● 課題 1
増田さんについての文章のうち、「ついにそう願うようになってしまった。」から始まり「ゆっくり慎重に噛み合わせていた歯車は、ほんの数秒の映像で噛み合わなくなるらしい。」で終わる箇所を一字一句変えずに再掲してください。
● 課題 2
増田さんについての文章を、最後の一文の後から書き進めてください。

● 本文セクション
= = =

この仕事が好きなあなたの目に映るものは、あなたの活動の輝かしいものであって欲しい。
ついにそう願うようになってしまった。
何も思わなかったわけではないけど、何かを言うほど自分の腹に揺るがぬものがあるわけでもなくて、これはやりすごすべきかもと思っていた。ペンライト眺めたりUR大合唱に涙したり、ミュージカルはどうやって応募したらいいかなって悩んだりananの大変な表紙を見て乱れ打つ心臓を宥めたり、まあそれなりに色々と忙しかった。
増田さんも、ゴチで100万円取ったり新たなナレーションの仕事が決まったりして充実しているように見える。
歯車が噛み合わなくなったのは月曜の夜からだろうな。
ゆっくり慎重に噛み合わせていた歯車は、ほんの数秒の映像で噛み合わなくなるらしい。

= = =

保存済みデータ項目
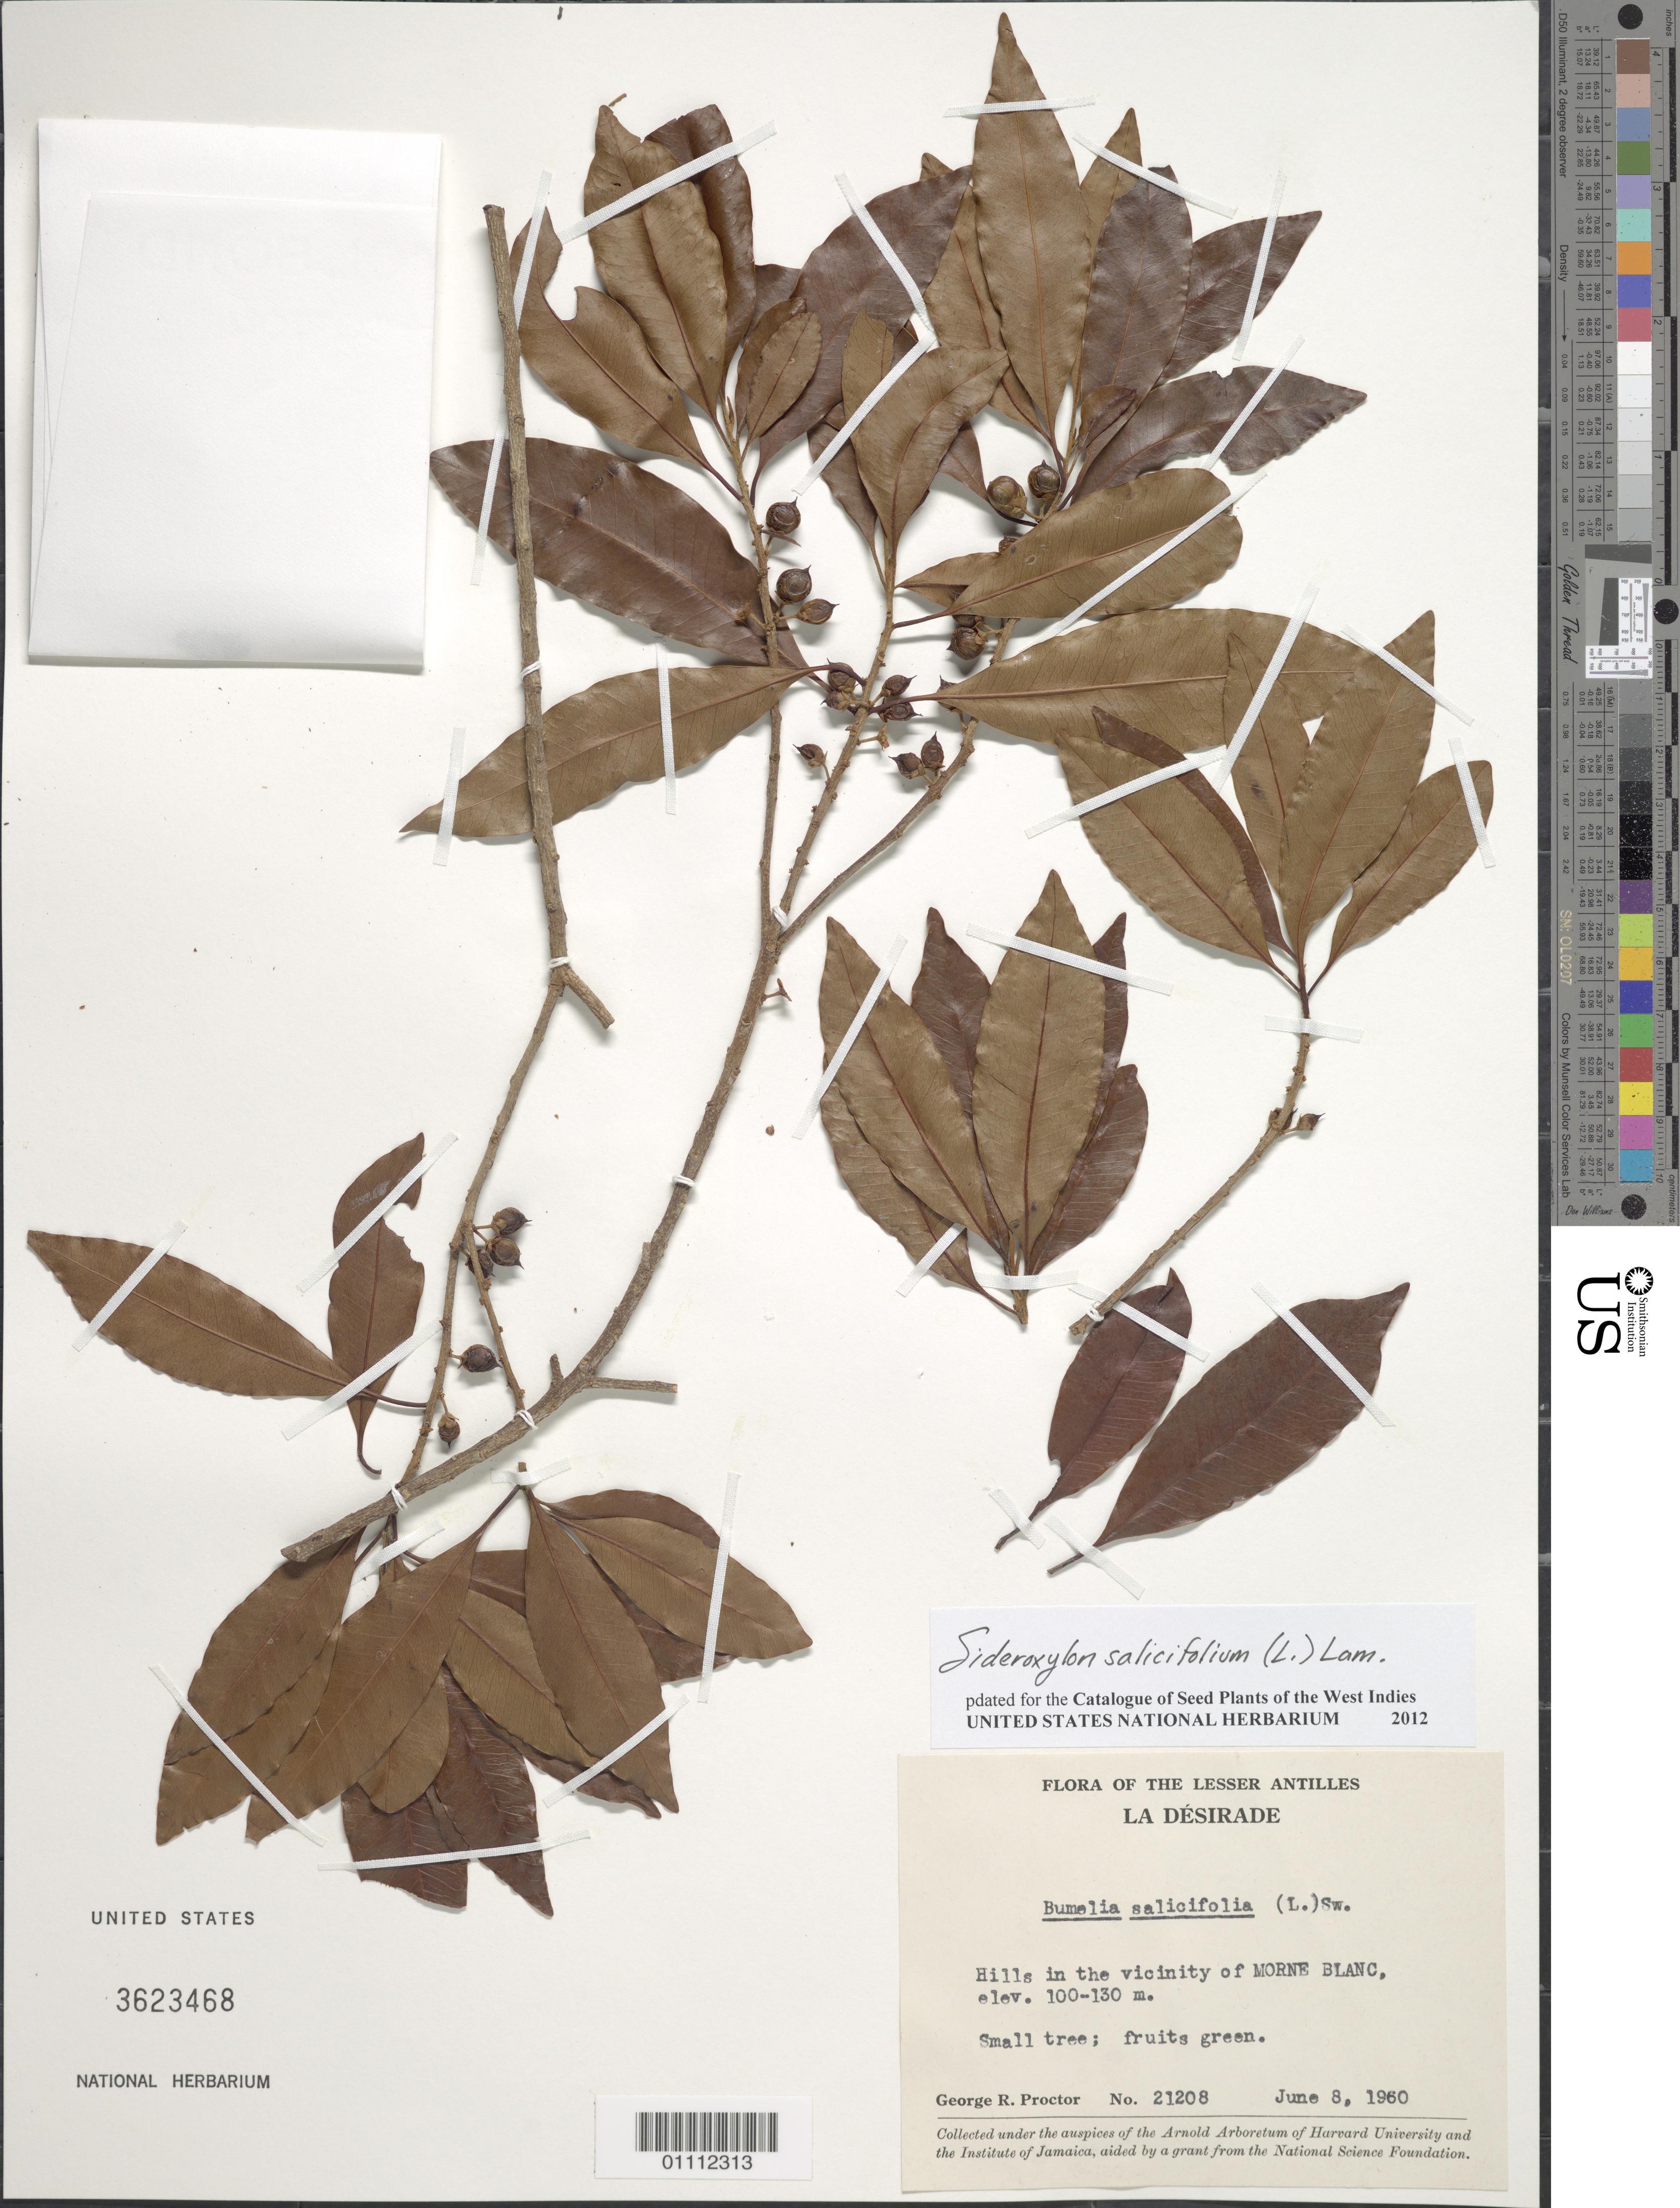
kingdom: Plantae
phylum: Tracheophyta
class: Magnoliopsida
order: Ericales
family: Sapotaceae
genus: Sideroxylon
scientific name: Sideroxylon salicifolium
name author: (L.) Lam.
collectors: G. R. Proctor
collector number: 21208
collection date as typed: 08 Jun 1960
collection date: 1960-06-08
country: Guadeloupe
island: La Désirade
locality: Morne Blanc vicinity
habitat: Hills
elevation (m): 100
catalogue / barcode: US 3623468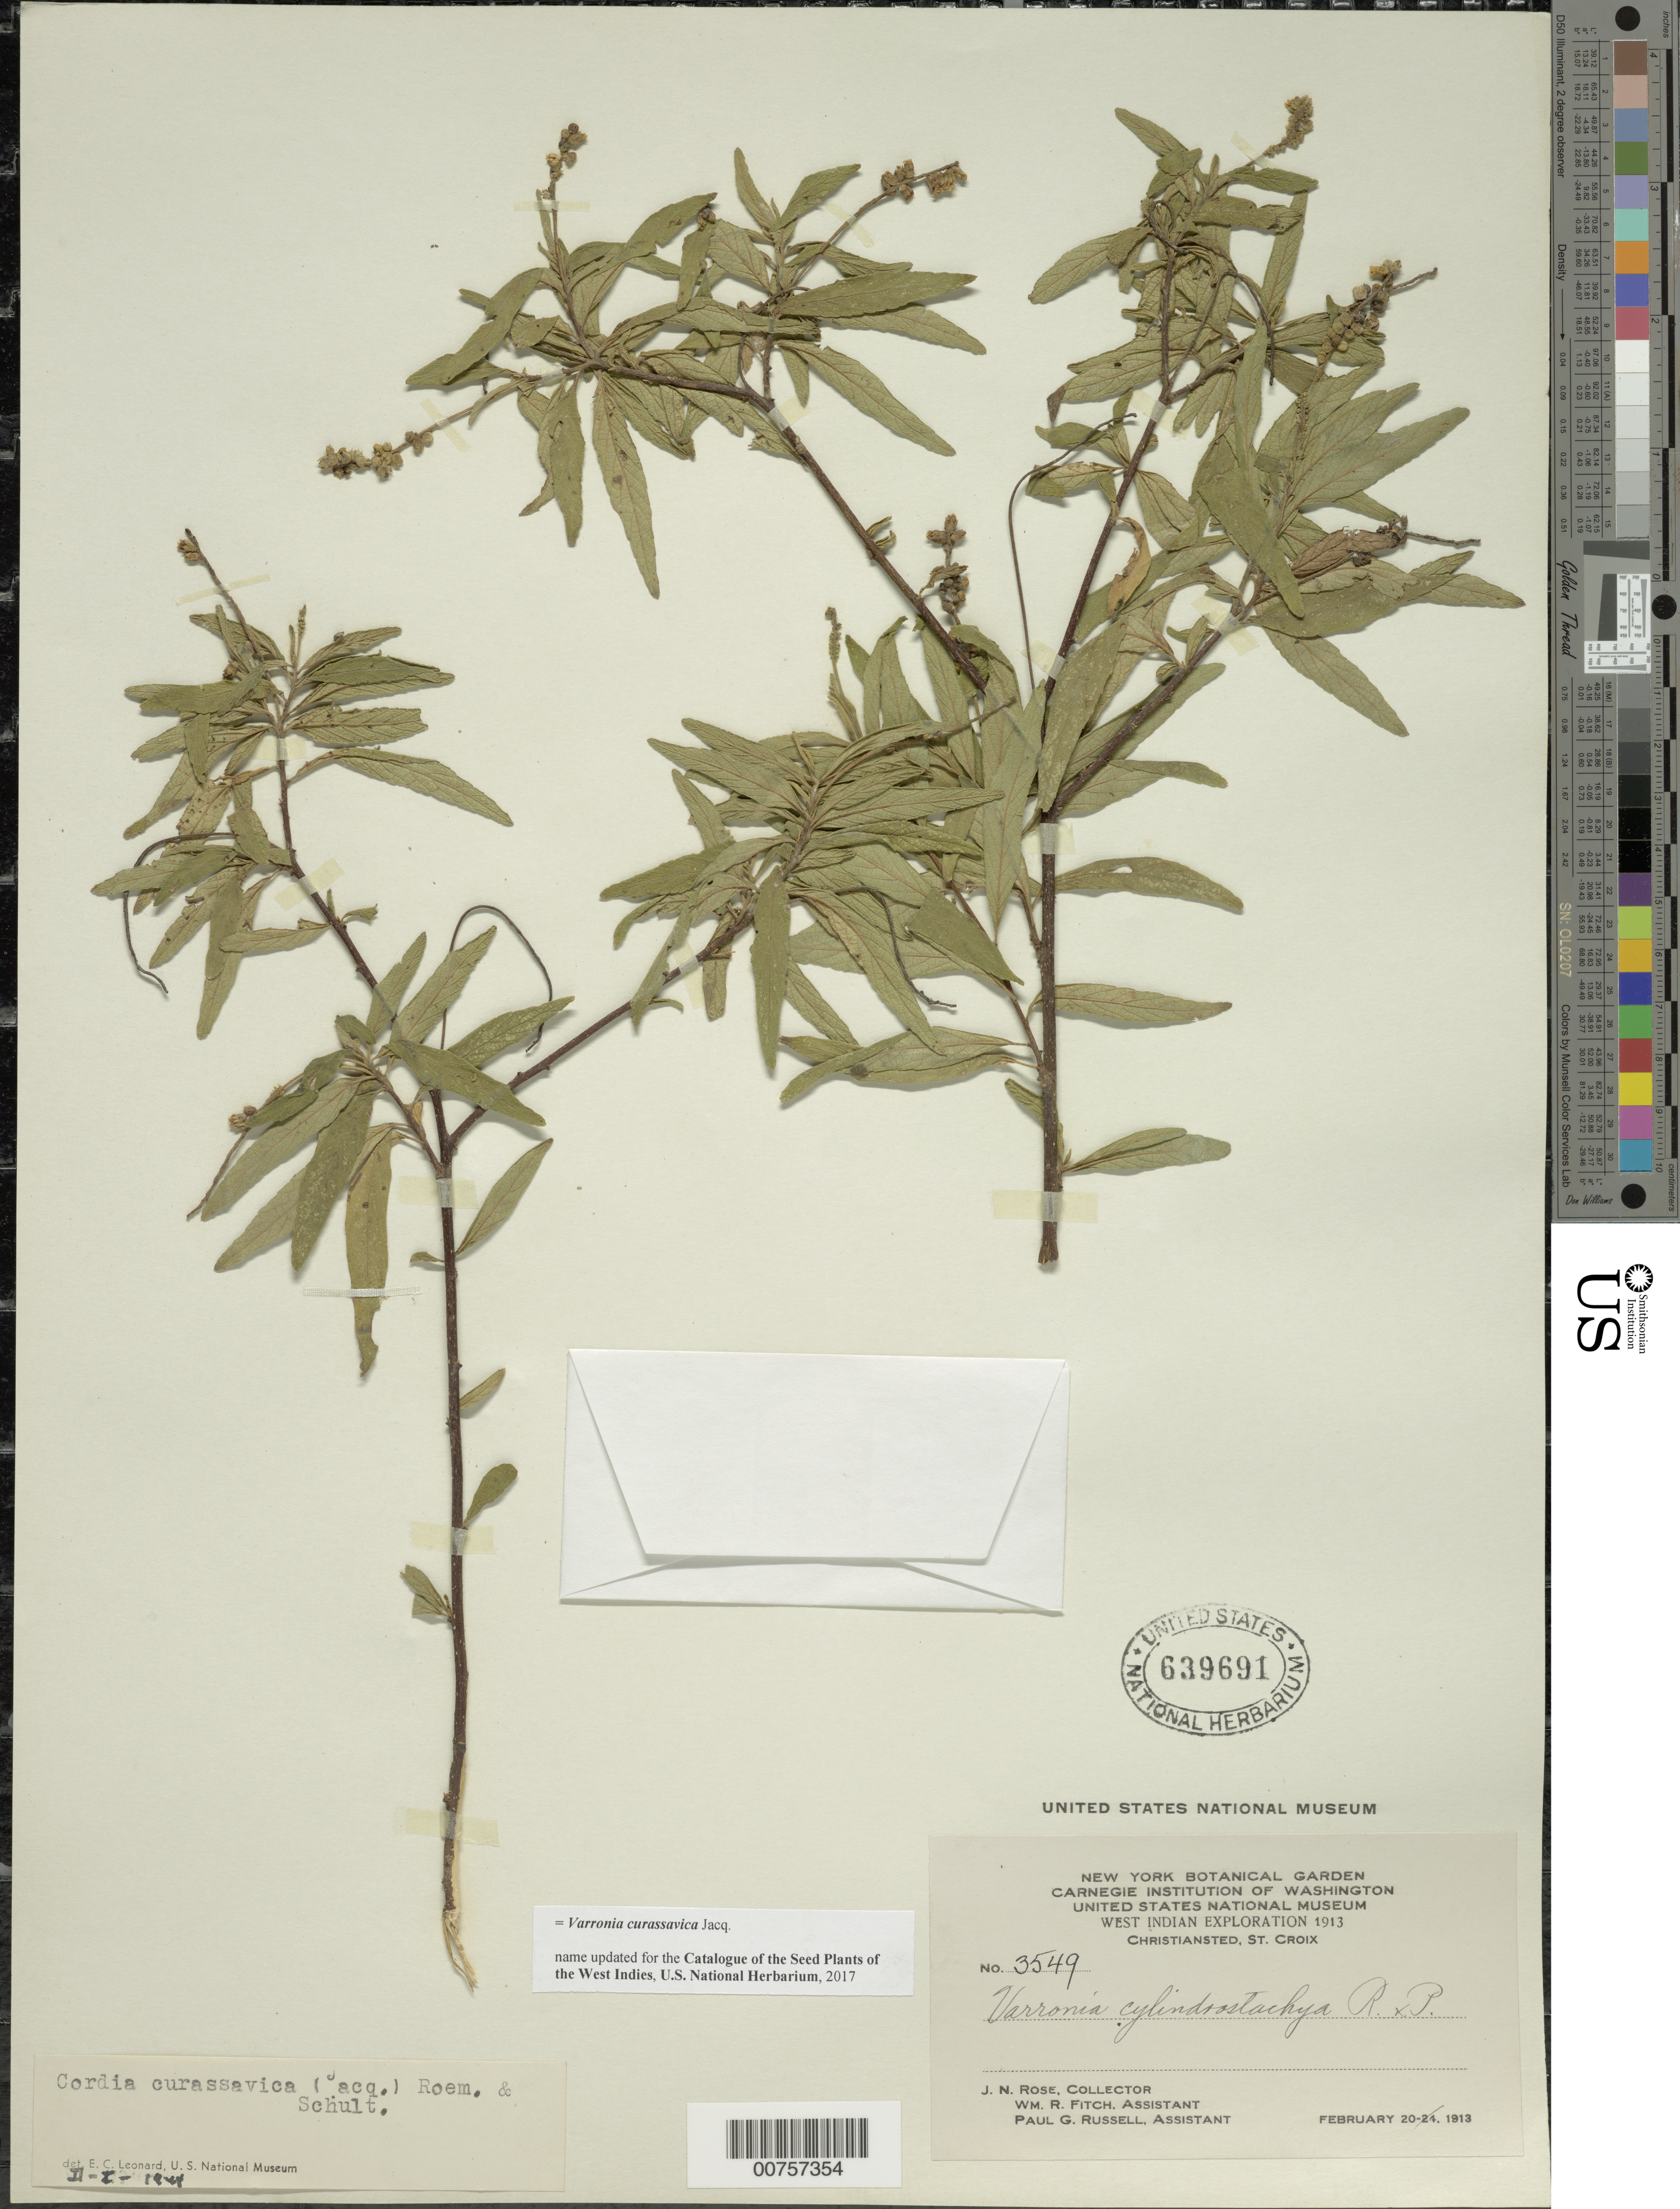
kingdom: Plantae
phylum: Tracheophyta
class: Magnoliopsida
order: Boraginales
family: Cordiaceae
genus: Varronia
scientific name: Varronia curassavica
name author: Jacq.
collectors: J. N. Rose, W. R. Fitch & P. G. Russell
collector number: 3549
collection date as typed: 20 Feb 1913 to 24 Feb 1913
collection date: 1913-02-20/1913-02-24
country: U.S. Virgin Islands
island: St. Croix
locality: Christiansted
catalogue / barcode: US 639691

= = =

● 最終回答 1
ついにそう願うようになってしまった。
何も思わなかったわけではないけど、何かを言うほど自分の腹に揺るがぬものがあるわけでもなくて、これはやりすごすべきかもと思っていた。ペンライト眺めたりUR大合唱に涙したり、ミュージカルはどうやって応募したらいいかなって悩んだりananの大変な表紙を見て乱れ打つ心臓を宥めたり、まあそれなりに色々と忙しかった。
増田さんも、ゴチで100万円取ったり新たなナレーションの仕事が決まったりして充実しているように見える。
歯車が噛み合わなくなったのは月曜の夜からだろうな。
ゆっくり慎重に噛み合わせていた歯車は、ほんの数秒の映像で噛み合わなくなるらしい。

● 最終回答 2
ほんの数秒の動画だったとしても、「この企画のためにツアTリメイクする増田さん天才!!!!!」と騒ぐし、誰かが見つけたクローバーのネックレスの写真と思しきものをリツイートしてのたうちまわる。
これが私の通常営業。
しかし、いつもならお祭り騒ぎで始めるツイートがまるでできないどころか動画のリピートすらできない。
辛かった。3人でステージに立つ姿を見てられなくて、増田さんの笑顔が辛かった。
自担の笑顔がキツいと思うなんて、自分は最低だって思った。
増田さん…というかコヤマスシゲの3人は今のNEWSにできることをやる意向を先月から表明していたし、3人であることは事前のお知らせで知っていた。一回か二回くらいは、シュミレーションもした。この回数の少なさから、この案件からどれほど逃げ回っていたのかお察しなのだけど。
なんとなく背を向けていた案件に直面した時の絶望感はすごかったな。
4人でギュッとまとまるはずだったところにひとり足りない。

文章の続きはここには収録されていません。